__Record excerpts__
*** Begin section ***

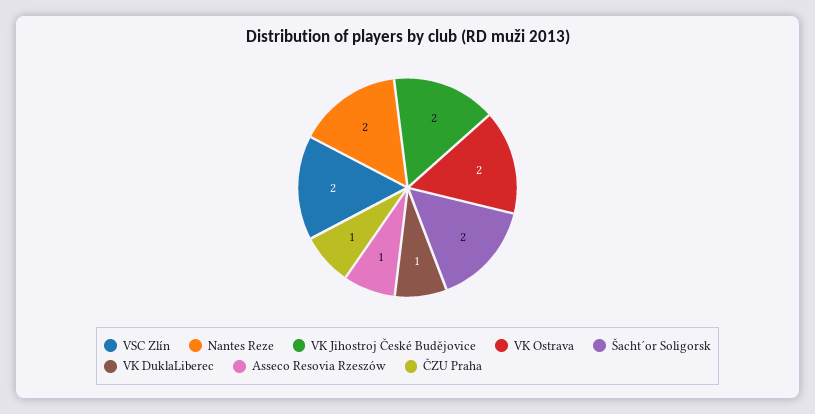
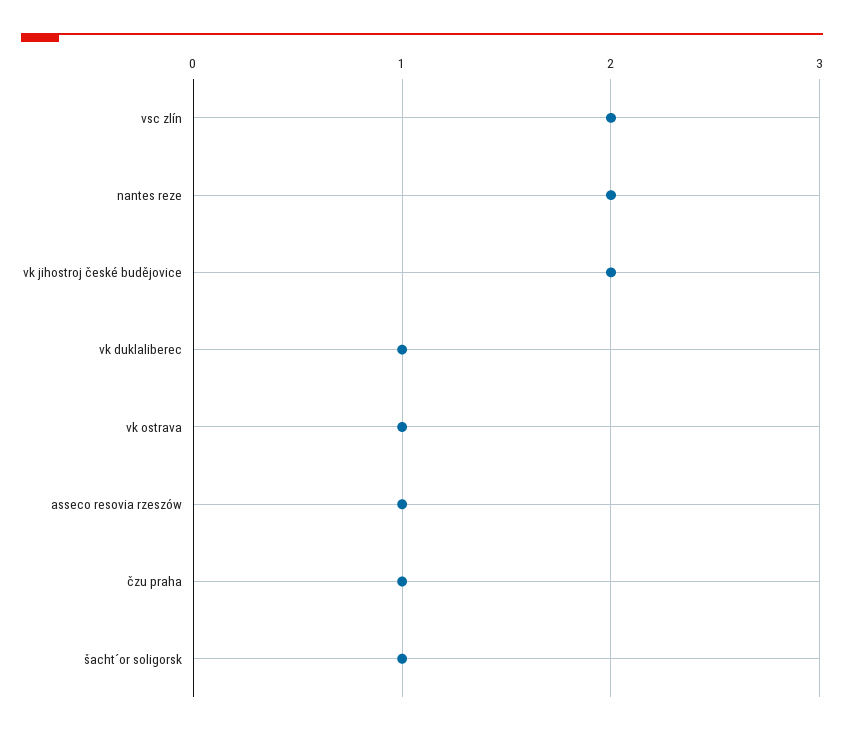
  {
    "VSC Zlín": 2,
    "Nantes Reze": 2,
    "VK Jihostroj České Budějovice": 2,
-   "VK Ostrava": 2,
+   "VK Ostrava": 1,
-   "Šacht´or Soligorsk": 2,
+   "Šacht´or Soligorsk": 1,
    "VK DuklaLiberec": 1,
    "Asseco Resovia Rzeszów": 1,
    "ČZU Praha": 1
  }

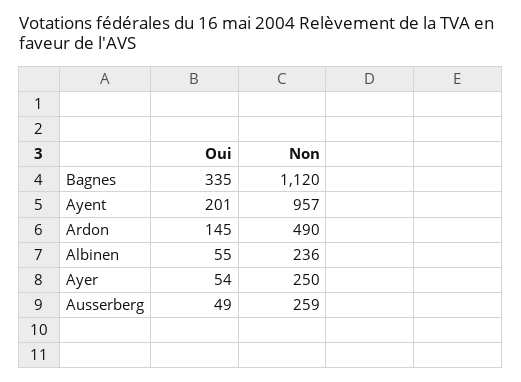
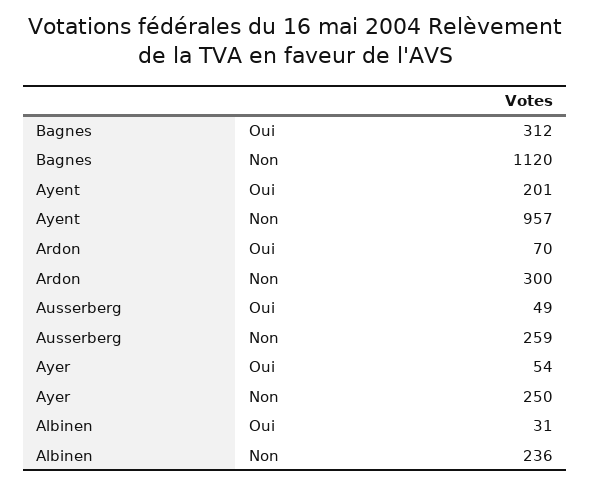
  {
    "Oui": {
-     "Bagnes": 335,
+     "Bagnes": 312,
      "Ayent": 201,
-     "Ardon": 145,
+     "Ardon": 70,
-     "Albinen": 55,
+     "Albinen": 31,
      "Ayer": 54,
      "Ausserberg": 49
    },
    "Non": {
      "Bagnes": 1120,
      "Ayent": 957,
-     "Ardon": 490,
+     "Ardon": 300,
      "Albinen": 236,
      "Ayer": 250,
      "Ausserberg": 259
    }
  }

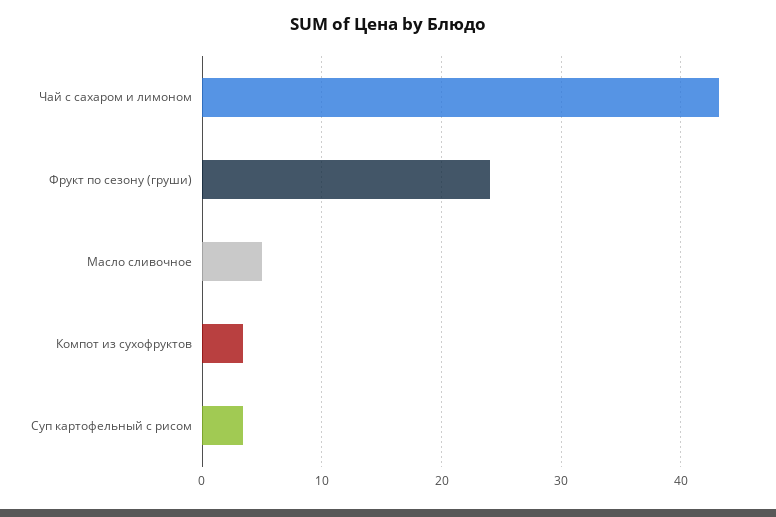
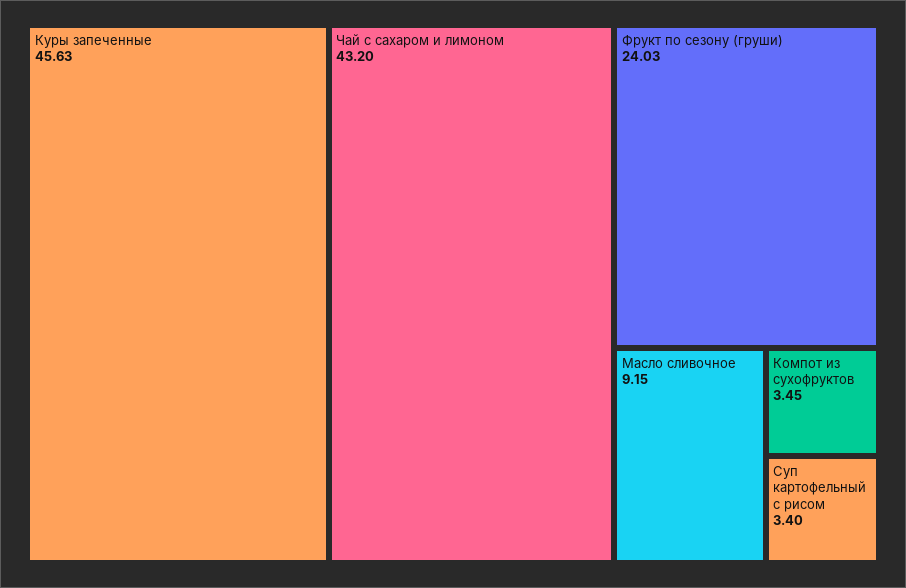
  {
    "Чай с сахаром и лимоном": 43.2,
    "Фрукт по сезону (груши)": 24.03,
-   "Масло сливочное": 5,
+   "Масло сливочное": 9.15,
    "Компот из сухофруктов": 3.45,
-   "Суп картофельный с рисом": 3.4
+   "Суп картофельный с рисом": 3.4,
+   "Куры запеченные": 45.63
  }

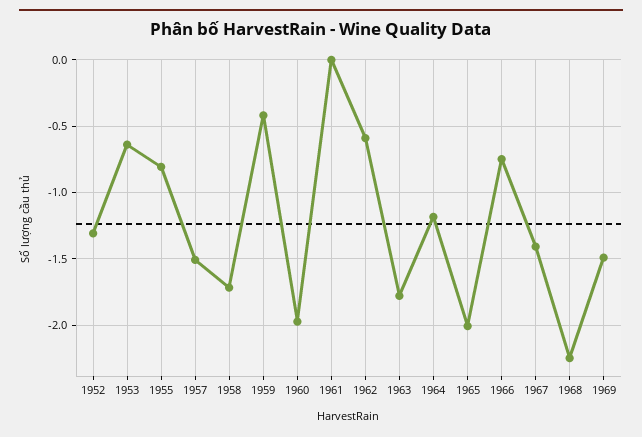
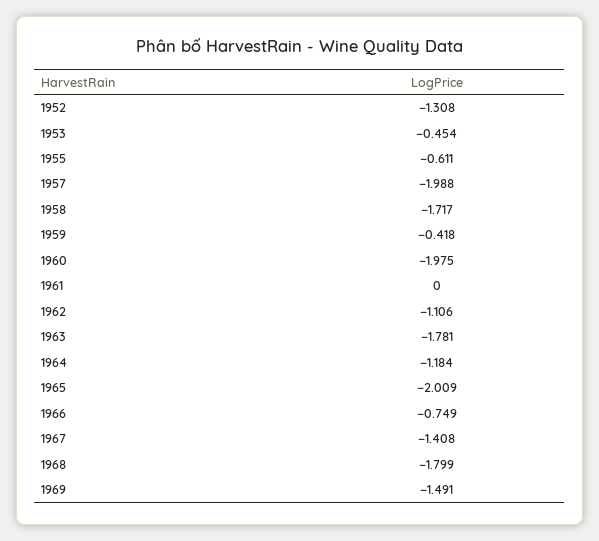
  {
    "1952": -1.308,
-   "1953": -0.65,
+   "1953": -0.454,
-   "1955": -0.8,
+   "1955": -0.611,
-   "1957": -1.5,
+   "1957": -1.988,
    "1958": -1.717,
    "1959": -0.418,
    "1960": -1.975,
    "1961": 0,
-   "1962": -0.6,
+   "1962": -1.106,
    "1963": -1.781,
    "1964": -1.184,
    "1965": -2.009,
    "1966": -0.749,
    "1967": -1.408,
-   "1968": -2.25,
+   "1968": -1.799,
    "1969": -1.491
  }

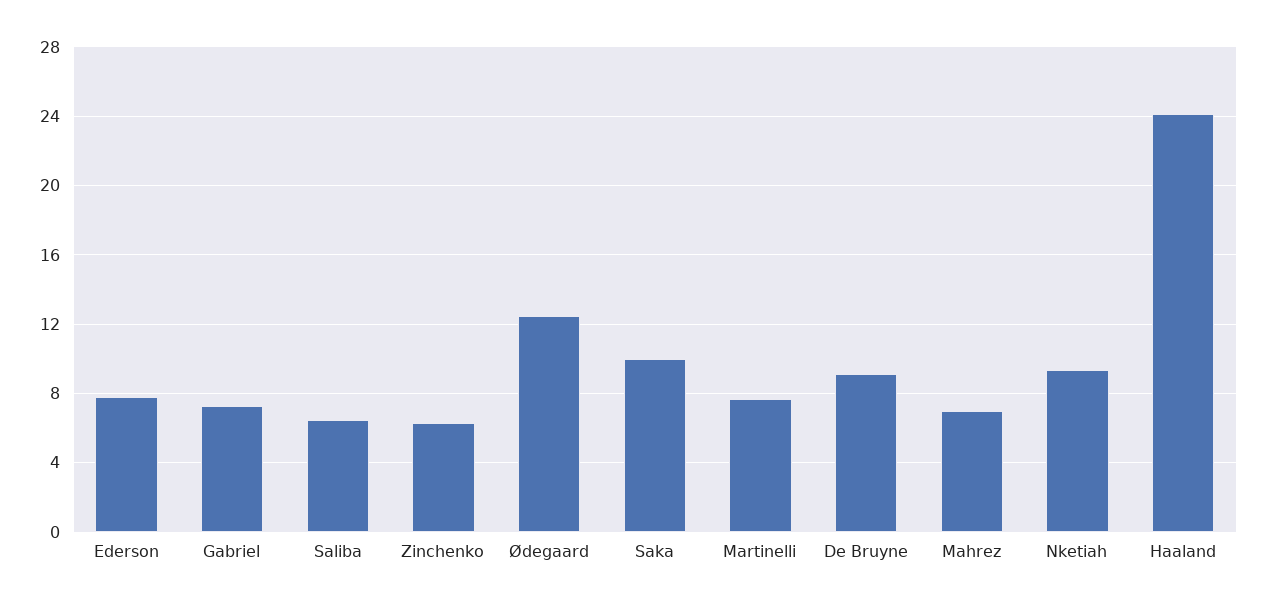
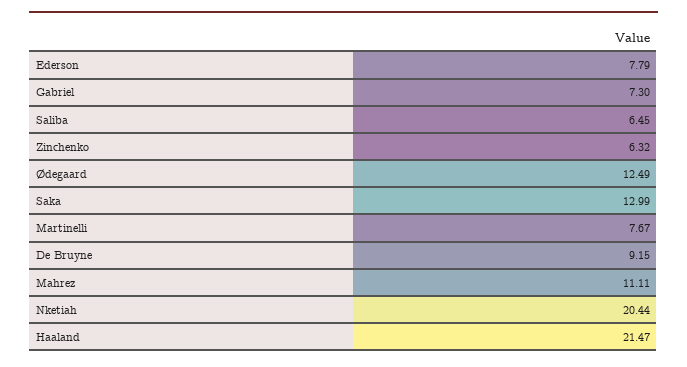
  {
    "Ederson": 7.79,
    "Gabriel": 7.3,
    "Saliba": 6.45,
    "Zinchenko": 6.32,
    "Ødegaard": 12.49,
-   "Saka": 10,
+   "Saka": 12.99,
    "Martinelli": 7.67,
    "De Bruyne": 9.15,
-   "Mahrez": 7,
+   "Mahrez": 11.11,
-   "Nketiah": 9.5,
+   "Nketiah": 20.44,
-   "Haaland": 24
+   "Haaland": 21.47
  }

*** End section ***

__Your goal__
Where a line in the entries holds "сливочное", copy that line.

__Response__
-   "Масло сливочное": 5,
+   "Масло сливочное": 9.15,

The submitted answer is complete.